Plain-text document sources

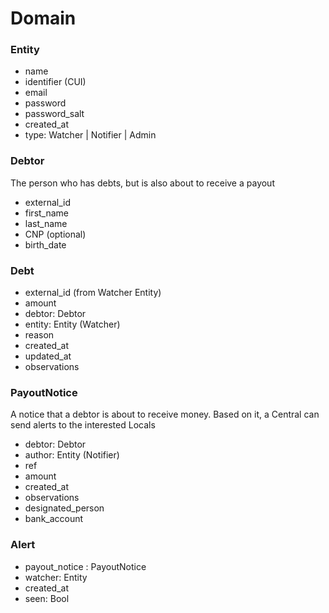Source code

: # Domain

### Entity
- name
- identifier (CUI)
- email
- password
- password_salt
- created_at
- type: Watcher | Notifier | Admin

### Debtor
The person who has debts, but is also about to receive a payout
- external_id
- first_name
- last_name
- CNP (optional)
- birth_date

### Debt
- external_id (from Watcher Entity)
- amount
- debtor: Debtor
- entity: Entity (Watcher)
- reason
- created_at
- updated_at
- observations


### PayoutNotice
A notice that a debtor is about to receive money. Based on it, a Central can send alerts to the interested Locals
- debtor: Debtor
- author: Entity (Notifier)
- ref
- amount
- created_at
- observations
- designated_person
- bank_account

### Alert
- payout_notice : PayoutNotice
- watcher: Entity
- created_at
- seen: Bool
 
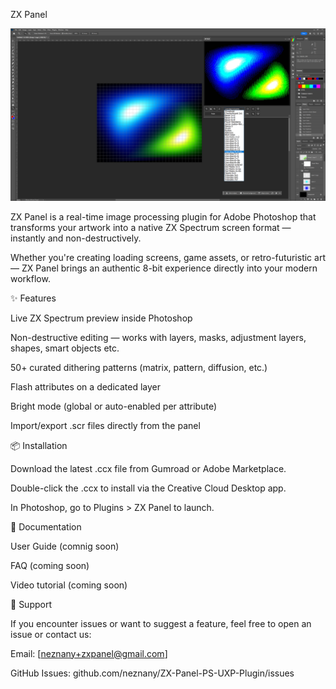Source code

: ZX Panel

![Panel in Photoshop](./screenshots/zx-panel-screenshot-1.png)

ZX Panel is a real-time image processing plugin for Adobe Photoshop that transforms your artwork into a native ZX Spectrum screen format — instantly and non-destructively.

Whether you're creating loading screens, game assets, or retro-futuristic art — ZX Panel brings an authentic 8-bit experience directly into your modern workflow.

✨ Features

Live ZX Spectrum preview inside Photoshop

Non-destructive editing — works with layers, masks, adjustment layers, shapes, smart objects etc.

50+ curated dithering patterns (matrix, pattern, diffusion, etc.)

Flash attributes on a dedicated layer

Bright mode (global or auto-enabled per attribute)

Import/export .scr files directly from the panel

📦 Installation

Download the latest .ccx file from Gumroad or Adobe Marketplace.

Double-click the .ccx to install via the Creative Cloud Desktop app.

In Photoshop, go to Plugins > ZX Panel to launch.

📘 Documentation

User Guide (comnig soon)

FAQ (coming soon)

Video tutorial (coming soon)

🐞 Support

If you encounter issues or want to suggest a feature, feel free to open an issue or contact us:

Email: [neznany+zxpanel@gmail.com]

GitHub Issues: github.com/neznany/ZX-Panel-PS-UXP-Plugin/issues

* Exercise
Across all the records above, swap "observations" for "notes" everywhere it occurs and leave the rest untouched. Return only the source text, without the pictures.

* Result of the task
Source code

: # Domain

### Entity
- name
- identifier (CUI)
- email
- password
- password_salt
- created_at
- type: Watcher | Notifier | Admin

### Debtor
The person who has debts, but is also about to receive a payout
- external_id
- first_name
- last_name
- CNP (optional)
- birth_date

### Debt
- external_id (from Watcher Entity)
- amount
- debtor: Debtor
- entity: Entity (Watcher)
- reason
- created_at
- updated_at
- notes


### PayoutNotice
A notice that a debtor is about to receive money. Based on it, a Central can send alerts to the interested Locals
- debtor: Debtor
- author: Entity (Notifier)
- ref
- amount
- created_at
- notes
- designated_person
- bank_account

### Alert
- payout_notice : PayoutNotice
- watcher: Entity
- created_at
- seen: Bool
 
Source code

: ZX Panel

![Panel in Photoshop](./screenshots/zx-panel-screenshot-1.png)

ZX Panel is a real-time image processing plugin for Adobe Photoshop that transforms your artwork into a native ZX Spectrum screen format — instantly and non-destructively.

Whether you're creating loading screens, game assets, or retro-futuristic art — ZX Panel brings an authentic 8-bit experience directly into your modern workflow.

✨ Features

Live ZX Spectrum preview inside Photoshop

Non-destructive editing — works with layers, masks, adjustment layers, shapes, smart objects etc.

50+ curated dithering patterns (matrix, pattern, diffusion, etc.)

Flash attributes on a dedicated layer

Bright mode (global or auto-enabled per attribute)

Import/export .scr files directly from the panel

📦 Installation

Download the latest .ccx file from Gumroad or Adobe Marketplace.

Double-click the .ccx to install via the Creative Cloud Desktop app.

In Photoshop, go to Plugins > ZX Panel to launch.

📘 Documentation

User Guide (comnig soon)

FAQ (coming soon)

Video tutorial (coming soon)

🐞 Support

If you encounter issues or want to suggest a feature, feel free to open an issue or contact us:

Email: [neznany+zxpanel@gmail.com]

GitHub Issues: github.com/neznany/ZX-Panel-PS-UXP-Plugin/issues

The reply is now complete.